Line by line, output everything from the one that contains "Table 52 . The" through the end of the material below, exactly as written and with no pictures.

-- Opening Marker --

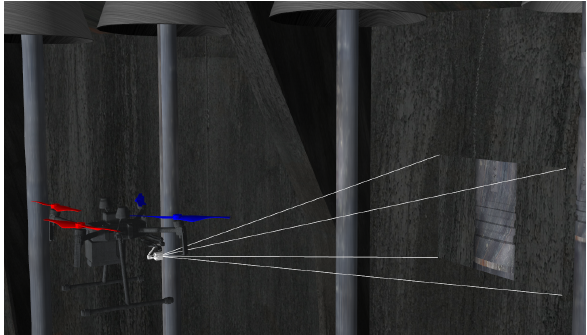
Figure 7. Matrice 200 v2 at Gazebo simulation.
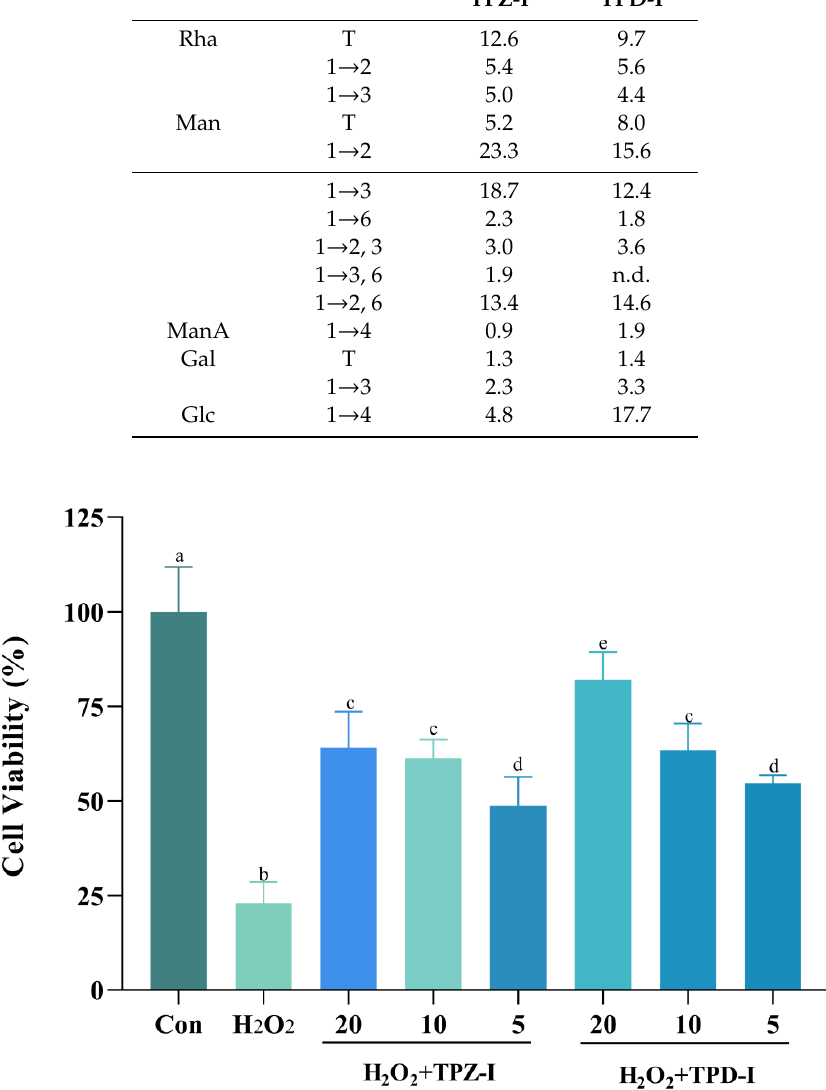
Figure 3. Protective effects of TPZ-I and TPD-I on viability loss in porcine jejunum epithelial cells (IPEC-J2) induced by H 2 O 2 (0.2 mM). The concentrations of polysaccharide fractions were 20, 10, and 5 μg/mL, respectively. Values are presented as means ± Standard error. Bars with different letters are statistically significant ( p < 0.05).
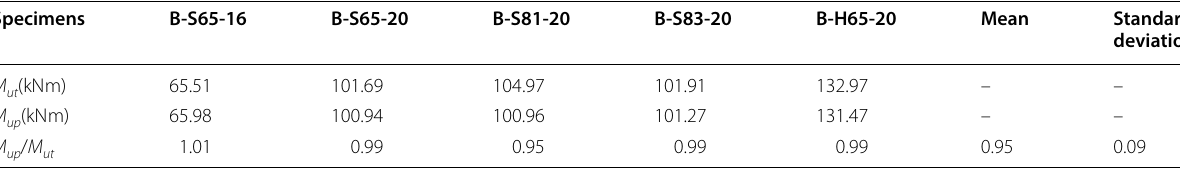
Table 8 Comparison of test and predicted ultimate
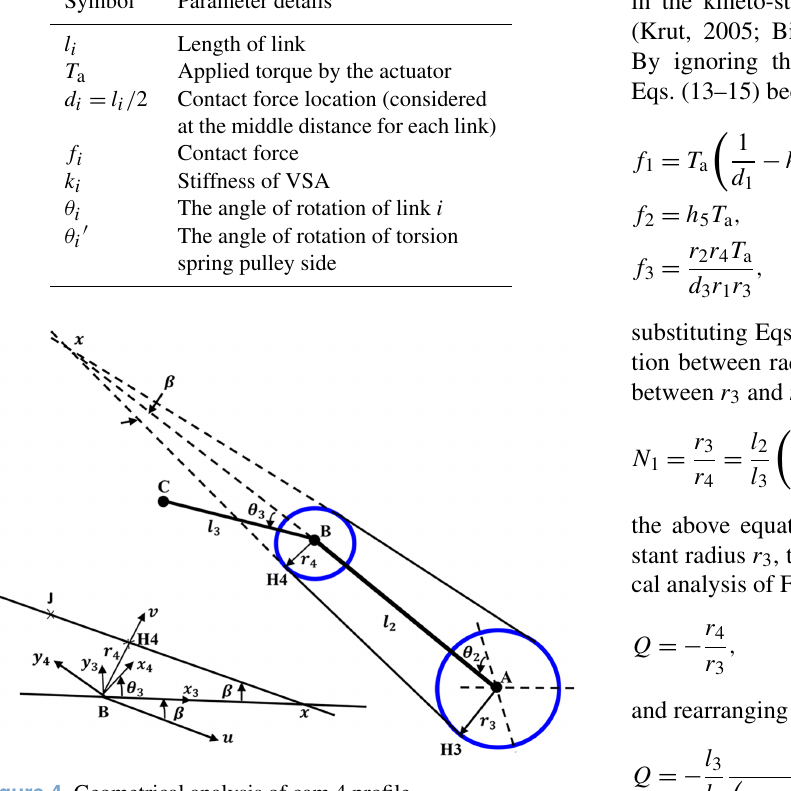
Figure 4. Geometrical analysis of cam 4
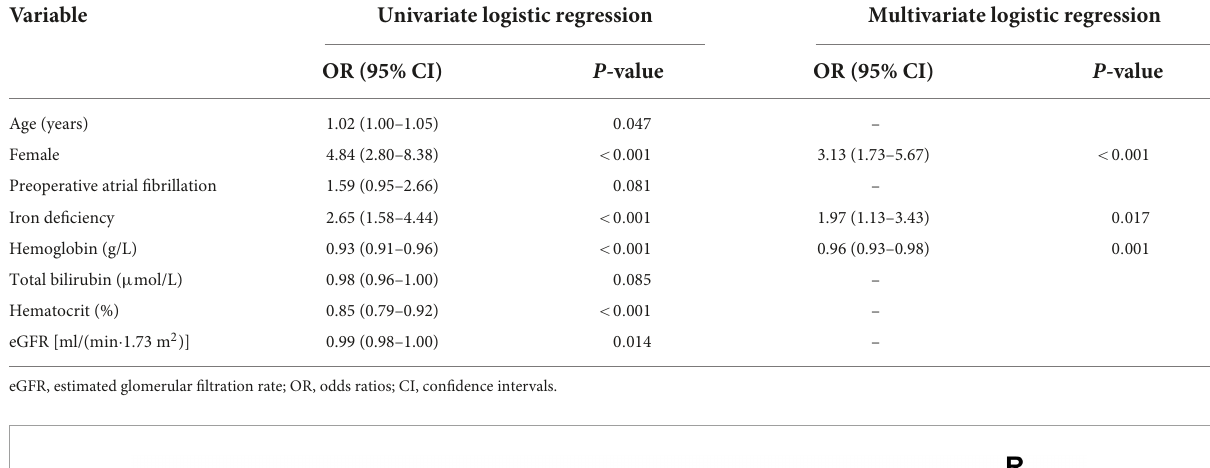
TABLE 2 Multiple logistic regression for intraoperative RBC transfusion.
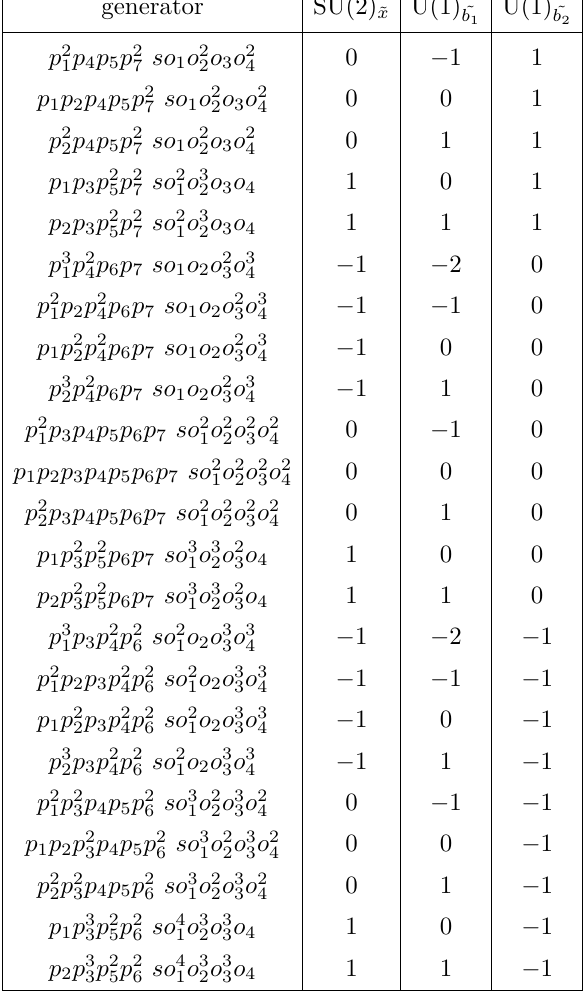
Table 52 . The generators and lattice of generators of the mesonic moduli space of Model 13 in terms of brick matchings with the corresponding flavor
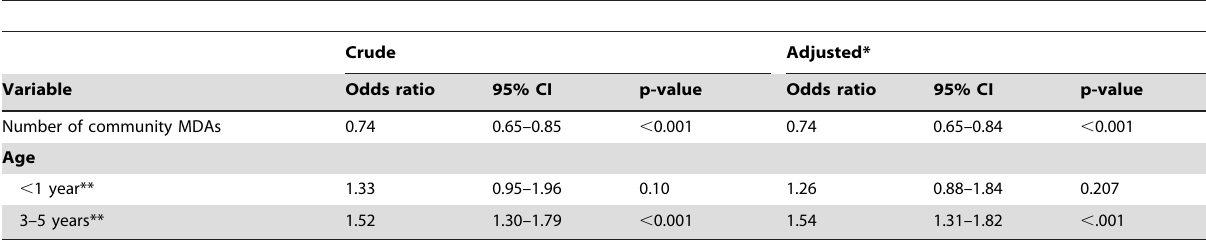
Table 4. Odds ratios for factors associated with C. trachomatis infection in children with clinical signs of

-- Closing Marker --

## [Response]
Table 52 . The generators and lattice of generators of the mesonic moduli space of Model 13 in terms of brick matchings with the corresponding flavor
Table 4. Odds ratios for factors associated with C. trachomatis infection in children with clinical signs of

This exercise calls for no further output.